J’ai donc fini par céder, la mort dans l’âme, ce qui n’allait pas être sans conséquences quant à l’avenir de notre bande de potes.
Ils sont arrivés vers 18h30, les bras chargés de bouteilles et de victuailles. Déjà un peu ivres d’avoir bu du vin blanc dans la voiture. «Putain, ça faisait trop longtemps qu’on avait pas picolé ensemble!» Michel était bien sûr triomphant. C’était grâce à lui que nous nous retrouvions réunis, pour une longue soirée de beuverie, alors que toute la population vivait confinée. Entre deux rondelles de saucisson, un verre de blanc, un cornichon, quelques flûtes au sel, des rillettes de canard, encore un verre de blanc, deux olives, un verre de blanc, du houmous, des cacahuètes, un verre de blanc, un verre de blanc, encore un verre de blanc, il nous a expliqué comment son politicien était « un type pas si mal, vous savez. Ce qui ne va pas, c’est tous ces gens qui pensent que l’argent tombe du ciel. Si on donne plus de crédits aux hôpitaux, il faudra en retirer à la police ou aux pompiers. Ou alors payer beaucoup plus d’impôts. Vous êtes prêts à payer plus d’impôts ? »
Philippe, qui gagnait désormais bien sa vie en incarnant les messages officiels et inondait les réseaux sociaux de lectures de passages littéraires tous plus mièvres les uns que les autres, mangeait moins que Michel et avait préféré le vin rouge. Etienne, lui, trinquait avec bonne humeur, s’empiffrait et se réjouissait que la banque pour laquelle il travaillait soit too big to fail. « En cas de problème, nous recevrons de l’argent de l’Etat.

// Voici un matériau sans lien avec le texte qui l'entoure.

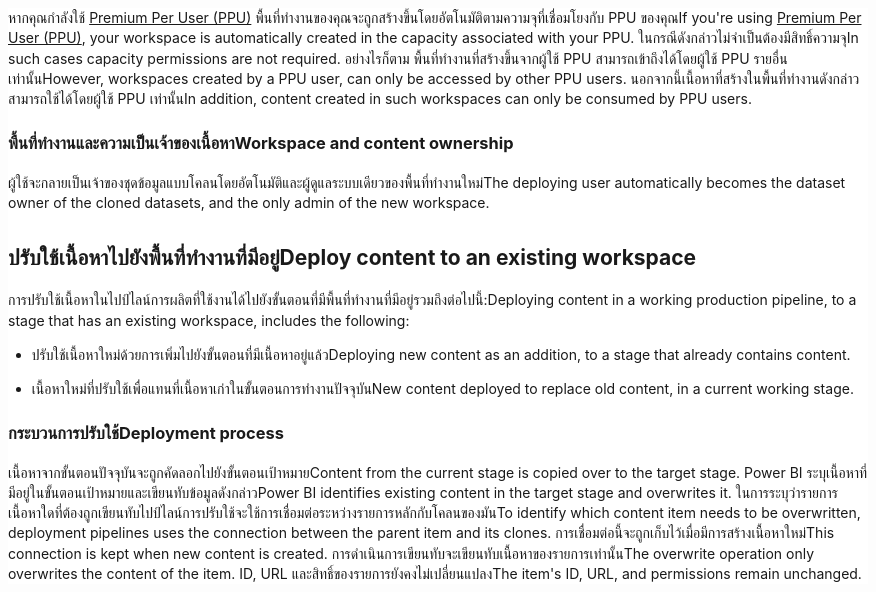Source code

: <span data-ttu-id="f3675-125">หากคุณกำลังใช้ [Premium Per User (PPU)](../admin/service-premium-per-user-faq.md) พื้นที่ทำงานของคุณจะถูกสร้างขึ้นโดยอัตโนมัติตามความจุที่เชื่อมโยงกับ PPU ของคุณ</span><span class="sxs-lookup"><span data-stu-id="f3675-125">If you're using [Premium Per User (PPU)](../admin/service-premium-per-user-faq.md), your workspace is automatically created in the capacity associated with your PPU.</span></span> <span data-ttu-id="f3675-126">ในกรณีดังกล่าวไม่จำเป็นต้องมีสิทธิ์ความจุ</span><span class="sxs-lookup"><span data-stu-id="f3675-126">In such cases capacity permissions are not required.</span></span> <span data-ttu-id="f3675-127">อย่างไรก็ตาม พื้นที่ทำงานที่สร้างขึ้นจากผู้ใช้ PPU สามารถเข้าถึงได้โดยผู้ใช้ PPU รายอื่นเท่านั้น</span><span class="sxs-lookup"><span data-stu-id="f3675-127">However, workspaces created by a PPU user, can only be accessed by other PPU users.</span></span> <span data-ttu-id="f3675-128">นอกจากนี้เนื้อหาที่สร้างในพื้นที่ทำงานดังกล่าวสามารถใช้ได้โดยผู้ใช้ PPU เท่านั้น</span><span class="sxs-lookup"><span data-stu-id="f3675-128">In addition, content created in such workspaces can only be consumed by PPU users.</span></span>

### <a name="workspace-and-content-ownership"></a><span data-ttu-id="f3675-129">พื้นที่ทำงานและความเป็นเจ้าของเนื้อหา</span><span class="sxs-lookup"><span data-stu-id="f3675-129">Workspace and content ownership</span></span>

<span data-ttu-id="f3675-130">ผู้ใช้จะกลายเป็นเจ้าของชุดข้อมูลแบบโคลนโดยอัตโนมัติและผู้ดูแลระบบเดียวของพื้นที่ทำงานใหม่</span><span class="sxs-lookup"><span data-stu-id="f3675-130">The deploying user automatically becomes the dataset owner of the cloned datasets, and the only admin of the new workspace.</span></span>

## <a name="deploy-content-to-an-existing-workspace"></a><span data-ttu-id="f3675-131">ปรับใช้เนื้อหาไปยังพื้นที่ทำงานที่มีอยู่</span><span class="sxs-lookup"><span data-stu-id="f3675-131">Deploy content to an existing workspace</span></span>

<span data-ttu-id="f3675-132">การปรับใช้เนื้อหาในไปป์ไลน์การผลิตที่ใช้งานได้ไปยังขั้นตอนที่มีพื้นที่ทำงานที่มีอยู่รวมถึงต่อไปนี้:</span><span class="sxs-lookup"><span data-stu-id="f3675-132">Deploying content in a working production pipeline, to a stage that has an existing workspace, includes the following:</span></span>

* <span data-ttu-id="f3675-133">ปรับใช้เนื้อหาใหม่ด้วยการเพิ่มไปยังขั้นตอนที่มีเนื้อหาอยู่แล้ว</span><span class="sxs-lookup"><span data-stu-id="f3675-133">Deploying new content as an addition, to a stage that already contains content.</span></span>

* <span data-ttu-id="f3675-134">เนื้อหาใหม่ที่ปรับใช้เพื่อแทนที่เนื้อหาเก่าในขั้นตอนการทำงานปัจจุบัน</span><span class="sxs-lookup"><span data-stu-id="f3675-134">New content deployed to replace old content, in a current working  stage.</span></span>

### <a name="deployment-process"></a><span data-ttu-id="f3675-135">กระบวนการปรับใช้</span><span class="sxs-lookup"><span data-stu-id="f3675-135">Deployment process</span></span>

<span data-ttu-id="f3675-136">เนื้อหาจากขั้นตอนปัจจุบันจะถูกคัดลอกไปยังขั้นตอนเป้าหมาย</span><span class="sxs-lookup"><span data-stu-id="f3675-136">Content from the current stage is copied over to the target stage.</span></span> <span data-ttu-id="f3675-137">Power BI ระบุเนื้อหาที่มีอยู่ในขั้นตอนเป้าหมายและเขียนทับข้อมูลดังกล่าว</span><span class="sxs-lookup"><span data-stu-id="f3675-137">Power BI identifies existing content in the target stage and overwrites it.</span></span> <span data-ttu-id="f3675-138">ในการระบุว่ารายการเนื้อหาใดที่ต้องถูกเขียนทับไปป์ไลน์การปรับใช้จะใช้การเชื่อมต่อระหว่างรายการหลักกับโคลนของมัน</span><span class="sxs-lookup"><span data-stu-id="f3675-138">To identify which content item needs to be overwritten, deployment pipelines uses the connection between the parent item and its clones.</span></span> <span data-ttu-id="f3675-139">การเชื่อมต่อนี้จะถูกเก็บไว้เมื่อมีการสร้างเนื้อหาใหม่</span><span class="sxs-lookup"><span data-stu-id="f3675-139">This connection is kept when new content is created.</span></span> <span data-ttu-id="f3675-140">การดำเนินการเขียนทับจะเขียนทับเนื้อหาของรายการเท่านั้น</span><span class="sxs-lookup"><span data-stu-id="f3675-140">The overwrite operation only overwrites the content of the item.</span></span> <span data-ttu-id="f3675-141">ID, URL และสิทธิ์ของรายการยังคงไม่เปลี่ยนแปลง</span><span class="sxs-lookup"><span data-stu-id="f3675-141">The item's ID, URL, and permissions remain unchanged.</span></span>
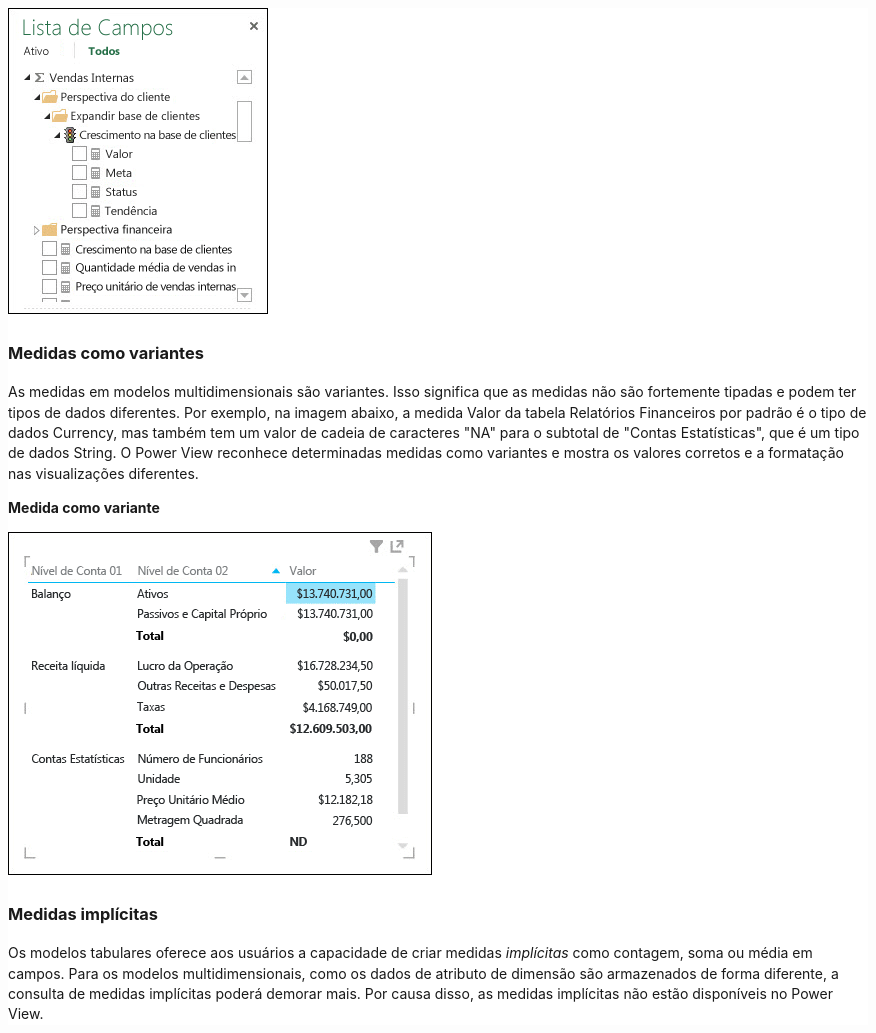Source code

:  ![Grupo de medidas na lista de campos do Power View](../../analysis-services/multidimensional-models/media/daxmd-fieldlist-group.gif "grupo de medidas na lista de campos do Power View")  
  
### <a name="measures-as-variants"></a>Medidas como variantes  
 As medidas em modelos multidimensionais são variantes. Isso significa que as medidas não são fortemente tipadas e podem ter tipos de dados diferentes. Por exemplo, na imagem abaixo, a medida Valor da tabela Relatórios Financeiros por padrão é o tipo de dados Currency, mas também tem um valor de cadeia de caracteres "NA" para o subtotal de "Contas Estatísticas", que é um tipo de dados String. O Power View reconhece determinadas medidas como variantes e mostra os valores corretos e a formatação nas visualizações diferentes.  
  
 **Medida como variante**  
  
 ![Hierarquia não agregável no Power View](../../analysis-services/multidimensional-models/media/daxmd-nonaggrattrib.gif "Hierarquia não agregável no Power View")  
  
### <a name="implicit-measures"></a>Medidas implícitas  
 Os modelos tabulares oferece aos usuários a capacidade de criar medidas *implícitas* como contagem, soma ou média em campos. Para os modelos multidimensionais, como os dados de atributo de dimensão são armazenados de forma diferente, a consulta de medidas implícitas poderá demorar mais. Por causa disso, as medidas implícitas não estão disponíveis no Power View.  
  
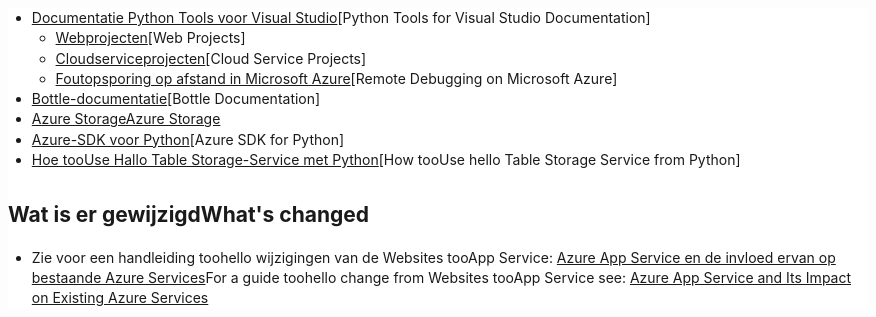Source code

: * <span data-ttu-id="5b1df-206">[Documentatie Python Tools voor Visual Studio]</span><span class="sxs-lookup"><span data-stu-id="5b1df-206">[Python Tools for Visual Studio Documentation]</span></span>
  * <span data-ttu-id="5b1df-207">[Webprojecten]</span><span class="sxs-lookup"><span data-stu-id="5b1df-207">[Web Projects]</span></span>
  * <span data-ttu-id="5b1df-208">[Cloudserviceprojecten]</span><span class="sxs-lookup"><span data-stu-id="5b1df-208">[Cloud Service Projects]</span></span>
  * <span data-ttu-id="5b1df-209">[Foutopsporing op afstand in Microsoft Azure]</span><span class="sxs-lookup"><span data-stu-id="5b1df-209">[Remote Debugging on Microsoft Azure]</span></span>
* <span data-ttu-id="5b1df-210">[Bottle-documentatie]</span><span class="sxs-lookup"><span data-stu-id="5b1df-210">[Bottle Documentation]</span></span>
* <span data-ttu-id="5b1df-211">[Azure Storage]</span><span class="sxs-lookup"><span data-stu-id="5b1df-211">[Azure Storage]</span></span>
* <span data-ttu-id="5b1df-212">[Azure-SDK voor Python]</span><span class="sxs-lookup"><span data-stu-id="5b1df-212">[Azure SDK for Python]</span></span>
* <span data-ttu-id="5b1df-213">[Hoe tooUse Hallo Table Storage-Service met Python]</span><span class="sxs-lookup"><span data-stu-id="5b1df-213">[How tooUse hello Table Storage Service from Python]</span></span>

## <a name="whats-changed"></a><span data-ttu-id="5b1df-214">Wat is er gewijzigd</span><span class="sxs-lookup"><span data-stu-id="5b1df-214">What's changed</span></span>
* <span data-ttu-id="5b1df-215">Zie voor een handleiding toohello wijzigingen van de Websites tooApp Service: [Azure App Service en de invloed ervan op bestaande Azure Services](http://go.microsoft.com/fwlink/?LinkId=529714)</span><span class="sxs-lookup"><span data-stu-id="5b1df-215">For a guide toohello change from Websites tooApp Service see: [Azure App Service and Its Impact on Existing Azure Services](http://go.microsoft.com/fwlink/?LinkId=529714)</span></span>


[Python Developer Center]: /develop/python/
[Azure Cloud Services]: ../cloud-services/cloud-services-python-ptvs.md
[documentatie]:../cosmos-db/table-storage-how-to-use-python.md
[Hoe tooUse Hallo Table Storage-Service met Python]:../cosmos-db/table-storage-how-to-use-python.md



[Azure Portal]: https://portal.azure.com
[Azure SDK voor .NET]: http://azure.microsoft.com/downloads/
[Python-Tools voor Visual Studio]: http://aka.ms/ptvs
[Python Tools 2.2 for Visual Studio]: http://go.microsoft.com/fwlink/?LinkId=624025
[Python-Tools 2.2 voor Visual Studio Samples VSIX]: http://go.microsoft.com/fwlink/?LinkId=624025
[Azure SDK-tools voor VS 2015]: http://go.microsoft.com/fwlink/?LinkId=518003
[Python 2.7 32-bits]: http://go.microsoft.com/fwlink/?LinkId=517190
[Python 3.4 32-bits]: http://go.microsoft.com/fwlink/?LinkId=517191
[Documentatie Python Tools voor Visual Studio]: http://aka.ms/ptvsdocs
[Bottle-documentatie]: http://bottlepy.org/docs/dev/index.html
[Foutopsporing op afstand in Microsoft Azure]: http://go.microsoft.com/fwlink/?LinkId=624026
[Webprojecten]: http://go.microsoft.com/fwlink/?LinkId=624027
[Cloudserviceprojecten]: http://go.microsoft.com/fwlink/?LinkId=624028
[Azure Storage]: http://azure.microsoft.com/documentation/services/storage/
[Azure-SDK voor Python]: https://github.com/Azure/azure-sdk-for-python
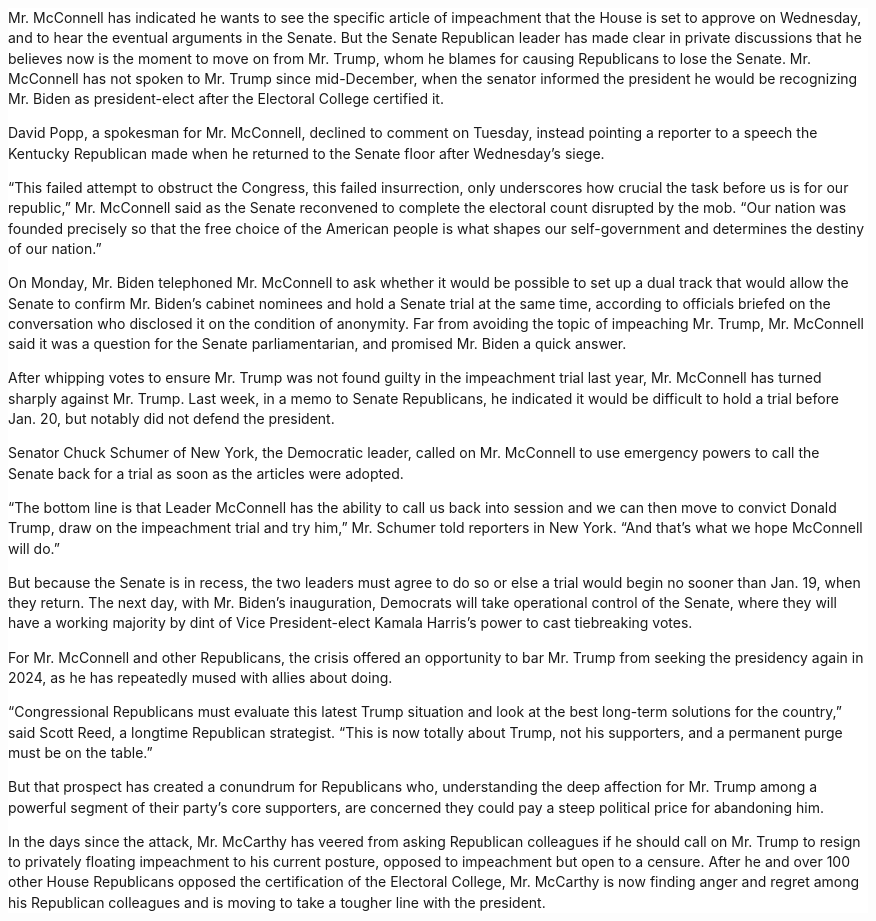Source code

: Mr. McConnell has indicated he wants to see the specific article of impeachment that the House is set to approve on Wednesday, and to hear the eventual arguments in the Senate. But the Senate Republican leader has made clear in private discussions that he believes now is the moment to move on from Mr. Trump, whom he blames for causing Republicans to lose the Senate. Mr. McConnell has not spoken to Mr. Trump since mid-December, when the senator informed the president he would be recognizing Mr. Biden as president-elect after the Electoral College certified it.

David Popp, a spokesman for Mr. McConnell, declined to comment on Tuesday, instead pointing a reporter to a speech the Kentucky Republican made when he returned to the Senate floor after Wednesday’s siege.

“This failed attempt to obstruct the Congress, this failed insurrection, only underscores how crucial the task before us is for our republic,” Mr. McConnell said as the Senate reconvened to complete the electoral count disrupted by the mob. “Our nation was founded precisely so that the free choice of the American people is what shapes our self-government and determines the destiny of our nation.”

On Monday, Mr. Biden telephoned Mr. McConnell to ask whether it would be possible to set up a dual track that would allow the Senate to confirm Mr. Biden’s cabinet nominees and hold a Senate trial at the same time, according to officials briefed on the conversation who disclosed it on the condition of anonymity. Far from avoiding the topic of impeaching Mr. Trump, Mr. McConnell said it was a question for the Senate parliamentarian, and promised Mr. Biden a quick answer.

After whipping votes to ensure Mr. Trump was not found guilty in the impeachment trial last year, Mr. McConnell has turned sharply against Mr. Trump. Last week, in a memo to Senate Republicans, he indicated it would be difficult to hold a trial before Jan. 20, but notably did not defend the president.

Senator Chuck Schumer of New York, the Democratic leader, called on Mr. McConnell to use emergency powers to call the Senate back for a trial as soon as the articles were adopted.

“The bottom line is that Leader McConnell has the ability to call us back into session and we can then move to convict Donald Trump, draw on the impeachment trial and try him,” Mr. Schumer told reporters in New York. “And that’s what we hope McConnell will do.”

But because the Senate is in recess, the two leaders must agree to do so or else a trial would begin no sooner than Jan. 19, when they return. The next day, with Mr. Biden’s inauguration, Democrats will take operational control of the Senate, where they will have a working majority by dint of Vice President-elect Kamala Harris’s power to cast tiebreaking votes.

For Mr. McConnell and other Republicans, the crisis offered an opportunity to bar Mr. Trump from seeking the presidency again in 2024, as he has repeatedly mused with allies about doing.

“Congressional Republicans must evaluate this latest Trump situation and look at the best long-term solutions for the country,” said Scott Reed, a longtime Republican strategist. “This is now totally about Trump, not his supporters, and a permanent purge must be on the table.”

But that prospect has created a conundrum for Republicans who, understanding the deep affection for Mr. Trump among a powerful segment of their party’s core supporters, are concerned they could pay a steep political price for abandoning him.

In the days since the attack, Mr. McCarthy has veered from asking Republican colleagues if he should call on Mr. Trump to resign to privately floating impeachment to his current posture, opposed to impeachment but open to a censure. After he and over 100 other House Republicans opposed the certification of the Electoral College, Mr. McCarthy is now finding anger and regret among his Republican colleagues and is moving to take a tougher line with the president.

Ils ne peuvent pas nous laisser faire faillite… » Il gérait les portefeuilles d’actions de quelques bons clients et, ces temps, leur conseillait d’investir dans les pharmas.
Comme moi, mes amis se disaient de gauche. Ils avaient adoré qu’Obama soit président, ils détestaient Trump. Lorsqu’ils partaient en vacances, ce n’était jamais en tant que touristes mais comme « voyageurs » allant à la rencontre d’autres cultures. Plus la soirée avançait et plus je me rendais compte que cela avait toujours sonné faux. Que nous étions des fantoches, les serviteurs dociles du pouvoir. Qu’il était inutile de chercher ailleurs les responsables de cette situation, de l’aveuglement qui nous précipitait dans cette crise sanitaire. Les virus sortaient du fin fond des forêts que nous brûlions pour garantir notre minable confort, notre misérable consommation. Des téléphones, des ordinateurs, des voitures, des habits, de la bouffe industrielle, des billets d’avion…
C’était un sentiment vertigineux, une nausée qui me submergeait. Je voyais leurs bouches engloutir le vin et la nourriture, prononcer des mots dénués de réalité. Je les entendais rire, trinquer à la santé posthume d’Alain, à celle de Jean-Claude, sans plus de sincérité que lorsqu’ils parlaient de politique, de football, de culture ou de sexe.
Il m’apparut soudain que mes amis étaient déjà morts.